[Dataset items]
----------
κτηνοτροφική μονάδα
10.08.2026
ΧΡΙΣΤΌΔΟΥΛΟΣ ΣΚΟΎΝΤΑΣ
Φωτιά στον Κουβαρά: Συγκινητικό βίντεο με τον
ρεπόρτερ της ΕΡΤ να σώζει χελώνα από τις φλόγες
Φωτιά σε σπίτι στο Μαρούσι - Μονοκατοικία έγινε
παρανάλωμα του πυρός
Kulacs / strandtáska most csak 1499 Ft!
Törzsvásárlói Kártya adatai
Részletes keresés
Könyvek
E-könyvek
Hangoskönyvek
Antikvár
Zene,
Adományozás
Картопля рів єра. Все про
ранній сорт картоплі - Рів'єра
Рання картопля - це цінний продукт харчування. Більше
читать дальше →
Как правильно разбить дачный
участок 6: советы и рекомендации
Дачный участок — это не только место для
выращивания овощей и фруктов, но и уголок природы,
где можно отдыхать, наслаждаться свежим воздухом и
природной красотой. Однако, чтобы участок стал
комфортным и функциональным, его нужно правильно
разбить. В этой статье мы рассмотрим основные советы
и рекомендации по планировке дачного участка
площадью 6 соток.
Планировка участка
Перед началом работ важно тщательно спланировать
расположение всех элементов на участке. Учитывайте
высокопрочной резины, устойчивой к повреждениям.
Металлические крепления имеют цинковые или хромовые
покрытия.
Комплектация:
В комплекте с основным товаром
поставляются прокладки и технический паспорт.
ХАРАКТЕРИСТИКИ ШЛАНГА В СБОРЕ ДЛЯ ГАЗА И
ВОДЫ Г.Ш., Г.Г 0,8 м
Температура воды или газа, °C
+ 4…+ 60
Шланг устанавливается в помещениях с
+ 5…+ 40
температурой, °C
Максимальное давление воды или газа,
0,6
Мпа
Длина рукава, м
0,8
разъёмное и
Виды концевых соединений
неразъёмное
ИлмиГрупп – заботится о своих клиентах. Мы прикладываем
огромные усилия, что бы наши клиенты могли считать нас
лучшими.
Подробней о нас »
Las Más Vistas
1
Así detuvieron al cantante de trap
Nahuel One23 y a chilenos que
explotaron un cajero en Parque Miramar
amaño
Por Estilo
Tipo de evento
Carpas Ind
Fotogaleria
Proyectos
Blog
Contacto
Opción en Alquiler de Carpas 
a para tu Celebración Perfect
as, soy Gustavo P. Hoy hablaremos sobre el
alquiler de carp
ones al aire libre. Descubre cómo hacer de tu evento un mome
----------
Beginning with the line that holds "расположение всех элементов", copy the entries exactly to their last line, and leave out every earlier line.

расположение всех элементов на участке. Учитывайте
высокопрочной резины, устойчивой к повреждениям.
Металлические крепления имеют цинковые или хромовые
покрытия.
Комплектация:
В комплекте с основным товаром
поставляются прокладки и технический паспорт.
ХАРАКТЕРИСТИКИ ШЛАНГА В СБОРЕ ДЛЯ ГАЗА И
ВОДЫ Г.Ш., Г.Г 0,8 м
Температура воды или газа, °C
+ 4…+ 60
Шланг устанавливается в помещениях с
+ 5…+ 40
температурой, °C
Максимальное давление воды или газа,
0,6
Мпа
Длина рукава, м
0,8
разъёмное и
Виды концевых соединений
неразъёмное
ИлмиГрупп – заботится о своих клиентах. Мы прикладываем
огромные усилия, что бы наши клиенты могли считать нас
лучшими.
Подробней о нас »
Las Más Vistas
1
Así detuvieron al cantante de trap
Nahuel One23 y a chilenos que
explotaron un cajero en Parque Miramar
amaño
Por Estilo
Tipo de evento
Carpas Ind
Fotogaleria
Proyectos
Blog
Contacto
Opción en Alquiler de Carpas 
a para tu Celebración Perfect
as, soy Gustavo P. Hoy hablaremos sobre el
alquiler de carp
ones al aire libre. Descubre cómo hacer de tu evento un mome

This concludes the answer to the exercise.